Há
um menino aqui dentro. Eu o conheço. E, apesar de estar escuro, sei que só há ele
nesse lugar. O sinto facilmente. Essa aura doce e pesada. Esse lábio desenhado que
contorna seus medos. Esse coração que tem vontade de voar. Voar e viver livre, longe da prisão que é o
corpo.
Ele
ainda não me deixou entrar, mas consigo ver facilmente o escuro daquele lugar.

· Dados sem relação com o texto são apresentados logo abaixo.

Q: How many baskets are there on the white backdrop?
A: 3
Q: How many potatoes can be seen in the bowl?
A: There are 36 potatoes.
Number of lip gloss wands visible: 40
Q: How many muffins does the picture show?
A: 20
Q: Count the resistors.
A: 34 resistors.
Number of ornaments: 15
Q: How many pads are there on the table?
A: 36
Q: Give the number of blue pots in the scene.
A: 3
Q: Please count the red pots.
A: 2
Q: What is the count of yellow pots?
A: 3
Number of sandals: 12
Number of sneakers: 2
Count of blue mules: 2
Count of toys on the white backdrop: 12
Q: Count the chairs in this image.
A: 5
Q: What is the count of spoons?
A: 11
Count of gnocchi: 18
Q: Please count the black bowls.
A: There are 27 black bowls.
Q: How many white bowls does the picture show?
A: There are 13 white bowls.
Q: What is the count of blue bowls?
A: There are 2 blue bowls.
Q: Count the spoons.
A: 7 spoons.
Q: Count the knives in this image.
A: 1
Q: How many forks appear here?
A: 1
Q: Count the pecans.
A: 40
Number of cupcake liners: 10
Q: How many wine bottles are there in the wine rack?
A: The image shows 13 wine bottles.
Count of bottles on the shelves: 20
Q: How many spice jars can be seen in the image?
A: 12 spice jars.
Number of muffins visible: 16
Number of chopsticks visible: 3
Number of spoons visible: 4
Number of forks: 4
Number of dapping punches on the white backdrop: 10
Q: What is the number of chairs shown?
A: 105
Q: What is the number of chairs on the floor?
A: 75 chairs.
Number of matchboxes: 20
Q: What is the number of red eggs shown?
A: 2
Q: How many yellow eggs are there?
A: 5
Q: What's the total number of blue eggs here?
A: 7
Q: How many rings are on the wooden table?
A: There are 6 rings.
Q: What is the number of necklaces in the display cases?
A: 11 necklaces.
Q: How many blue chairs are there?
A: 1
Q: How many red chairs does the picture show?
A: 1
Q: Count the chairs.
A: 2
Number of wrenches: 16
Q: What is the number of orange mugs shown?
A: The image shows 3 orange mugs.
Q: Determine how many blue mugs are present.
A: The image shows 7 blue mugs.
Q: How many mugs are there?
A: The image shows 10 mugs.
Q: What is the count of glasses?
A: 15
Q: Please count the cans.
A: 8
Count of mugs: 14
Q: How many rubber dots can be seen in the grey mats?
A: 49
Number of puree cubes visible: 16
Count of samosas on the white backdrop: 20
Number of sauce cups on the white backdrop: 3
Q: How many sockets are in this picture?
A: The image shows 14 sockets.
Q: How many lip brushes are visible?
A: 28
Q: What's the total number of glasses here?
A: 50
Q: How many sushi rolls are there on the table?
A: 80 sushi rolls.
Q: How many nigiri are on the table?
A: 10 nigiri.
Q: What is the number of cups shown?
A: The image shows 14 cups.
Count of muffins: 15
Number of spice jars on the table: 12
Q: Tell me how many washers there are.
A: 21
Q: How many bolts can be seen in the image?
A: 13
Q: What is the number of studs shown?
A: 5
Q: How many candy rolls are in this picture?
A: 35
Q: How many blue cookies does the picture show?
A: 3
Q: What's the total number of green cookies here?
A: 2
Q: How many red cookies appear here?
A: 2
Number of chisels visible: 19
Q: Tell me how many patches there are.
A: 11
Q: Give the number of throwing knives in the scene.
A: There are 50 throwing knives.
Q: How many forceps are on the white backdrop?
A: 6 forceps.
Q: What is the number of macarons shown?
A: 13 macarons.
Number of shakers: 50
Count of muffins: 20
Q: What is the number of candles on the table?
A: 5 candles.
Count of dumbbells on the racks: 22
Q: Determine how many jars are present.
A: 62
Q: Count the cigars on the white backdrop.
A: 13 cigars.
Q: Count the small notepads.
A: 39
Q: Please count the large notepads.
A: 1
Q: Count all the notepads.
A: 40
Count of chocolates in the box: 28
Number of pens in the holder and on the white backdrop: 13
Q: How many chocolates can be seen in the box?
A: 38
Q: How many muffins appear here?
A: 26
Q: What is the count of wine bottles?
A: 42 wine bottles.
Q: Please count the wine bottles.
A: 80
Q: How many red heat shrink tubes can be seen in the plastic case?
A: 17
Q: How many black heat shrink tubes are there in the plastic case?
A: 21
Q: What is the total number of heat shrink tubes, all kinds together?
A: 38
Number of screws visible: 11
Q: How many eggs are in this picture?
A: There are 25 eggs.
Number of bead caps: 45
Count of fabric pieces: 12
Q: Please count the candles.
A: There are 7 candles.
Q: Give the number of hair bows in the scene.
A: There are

O escuro confortável e macio. Seguro e singular.
Sei
que sente medo de abrir a porta para qualquer um, mas um dia desses ele me
deixou entrar. Naquele momento senti que
ele estava depositando confiança em mim. Por
que eu? Acho que sei como explicar isso.
Tudo
começou quando dei a partida no carro e deixamos a cidade menos tediosa. O
álcool não corria no meu sangue, mas me sentia bêbado – o que aqui quer dizer,
contaminado por um sentimento que me tirou de mim.
Naquela
noite, a liberdade pulsava cada instante. As estrelas e luas prateadas corriam
acima de nós, mas também eram refletidas em cada tato, beijo, pele. Eu não
estava preso à ele, nem ele a mim. Éramos almas leves prontas para voo.
Os
artificiais tons de roxo e azul refletiam na sua alegria marcada por um
constante sorriso. Nem parecia aquele menino retornando ao quarto. Nem parecia
com o menino que cumpria o dever, sorria, sofria e sofria.
De
volta ao escuro, ele tentou levantar. Tateava os objetos do quarto, mas logo
tropeçava em um que não conseguia ver. Levanta novamente. Cai. Levanta. Por
fim, mesmo que com alguns arranhões, ele grava onde está cada tropeço e não
tropeça mais, assim tão facilmente.
Estou
na porta, estendo a mão. Quando sinto o toque delas, as puxo. Vivemos mais umas
horas. É como se estivéssemos voltando para casa. A casa que não nos deixam
morar, mas é como se fosse nosso lar. O vento nos faz cócegas e abre nossos
sorrisos. Conseguimos sentir o ar invadir os pulmões e sair com mais
facilidade.
Então ele diz que já é hora de voltar. Estremeço e lembro que não estou preso à ele,
nem ele a mim. Me olha enquanto espera uma despedida. Fito um sorriso que traduz
aquilo que eu compreendo dele. O compreendo porque ele sempre me faz lembrar
que o lugar mais seguro para se estar é dentro de si mesmo.